Mound, Eochaill, Co. Galway
Co. Galway |
Ritual/Ceremonial
On the northern slope of a hill in Eochaill, Co. Galway, a low grassed-over mound sits quietly between two named sites without being fully claimed by either.
It measures roughly 15.6 metres east to west, 7.2 metres wide, and less than a metre high, an elongated rise of earth and stone that could easily be walked over without a second glance. What gives it a slightly awkward dignity is the fact that a stone wall cuts straight through it, at both its northern and southern edges, as though the mound was simply in the way when someone needed to divide a field.
The mound lies between Baile na mBocht and Teampall an Ceathrar Álainn, the latter being a church site whose name translates roughly as the Church of the Four Beauties, a reference to four early saints associated with the Aran Islands.
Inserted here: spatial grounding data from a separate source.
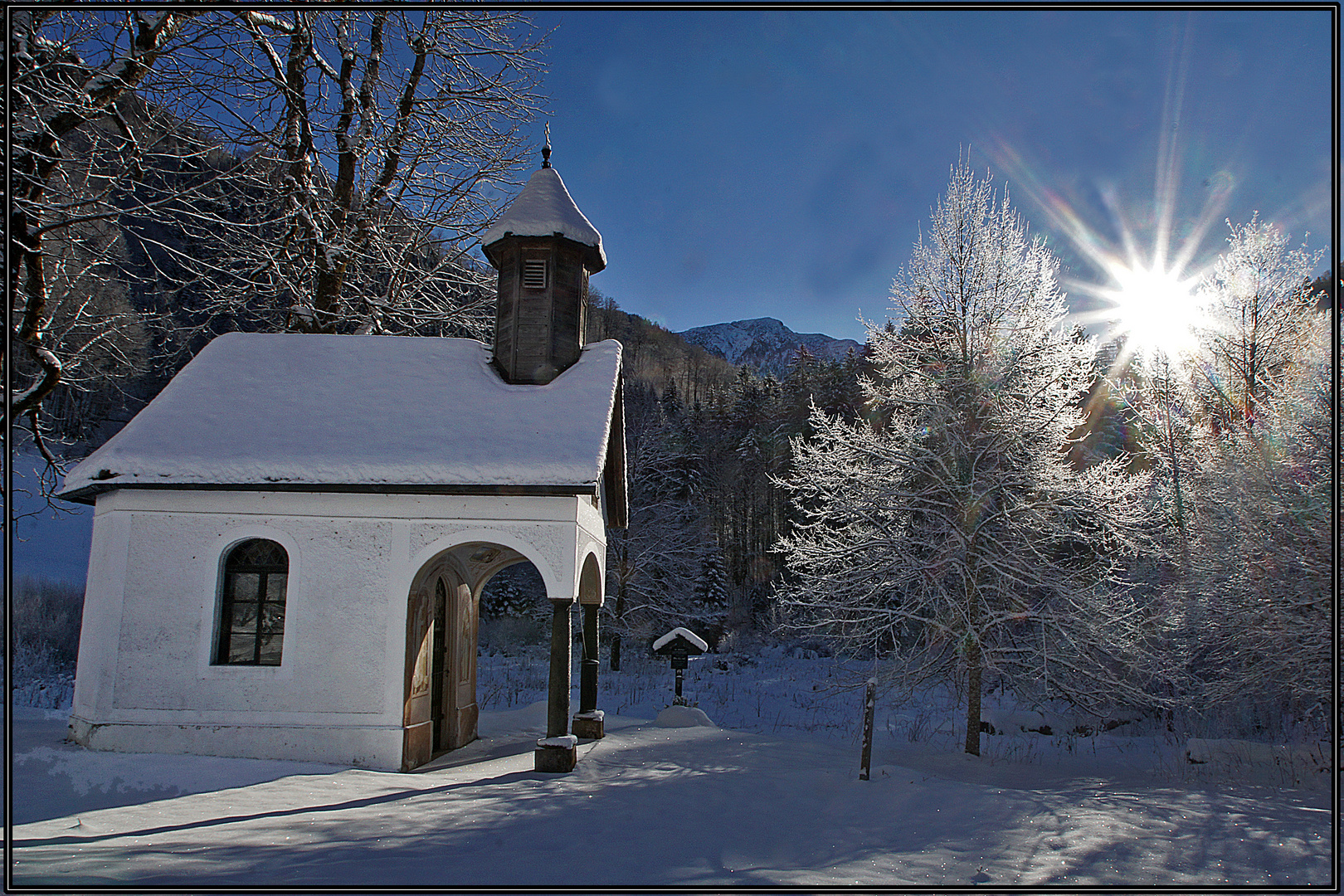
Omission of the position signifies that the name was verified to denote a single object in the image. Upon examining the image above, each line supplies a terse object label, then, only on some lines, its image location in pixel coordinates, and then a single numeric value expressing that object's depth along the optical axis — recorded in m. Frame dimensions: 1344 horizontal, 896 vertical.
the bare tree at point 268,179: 8.97
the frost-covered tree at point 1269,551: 11.82
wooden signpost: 14.91
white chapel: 8.83
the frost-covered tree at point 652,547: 25.86
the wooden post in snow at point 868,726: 9.35
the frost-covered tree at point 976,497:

The positioning of the mound on the hillside, close to an ecclesiastical site of that kind, raises the possibility of some early medieval or prehistoric significance, though nothing in the available record confirms what it was originally built for or when. A scatter of large limestone blocks to the northwest turns out, on closer inspection, to be the remains of an animal shelter rather than anything more ancient. The distinction matters here, because in a landscape where every raised feature invites speculation, it is worth knowing what has already been accounted for.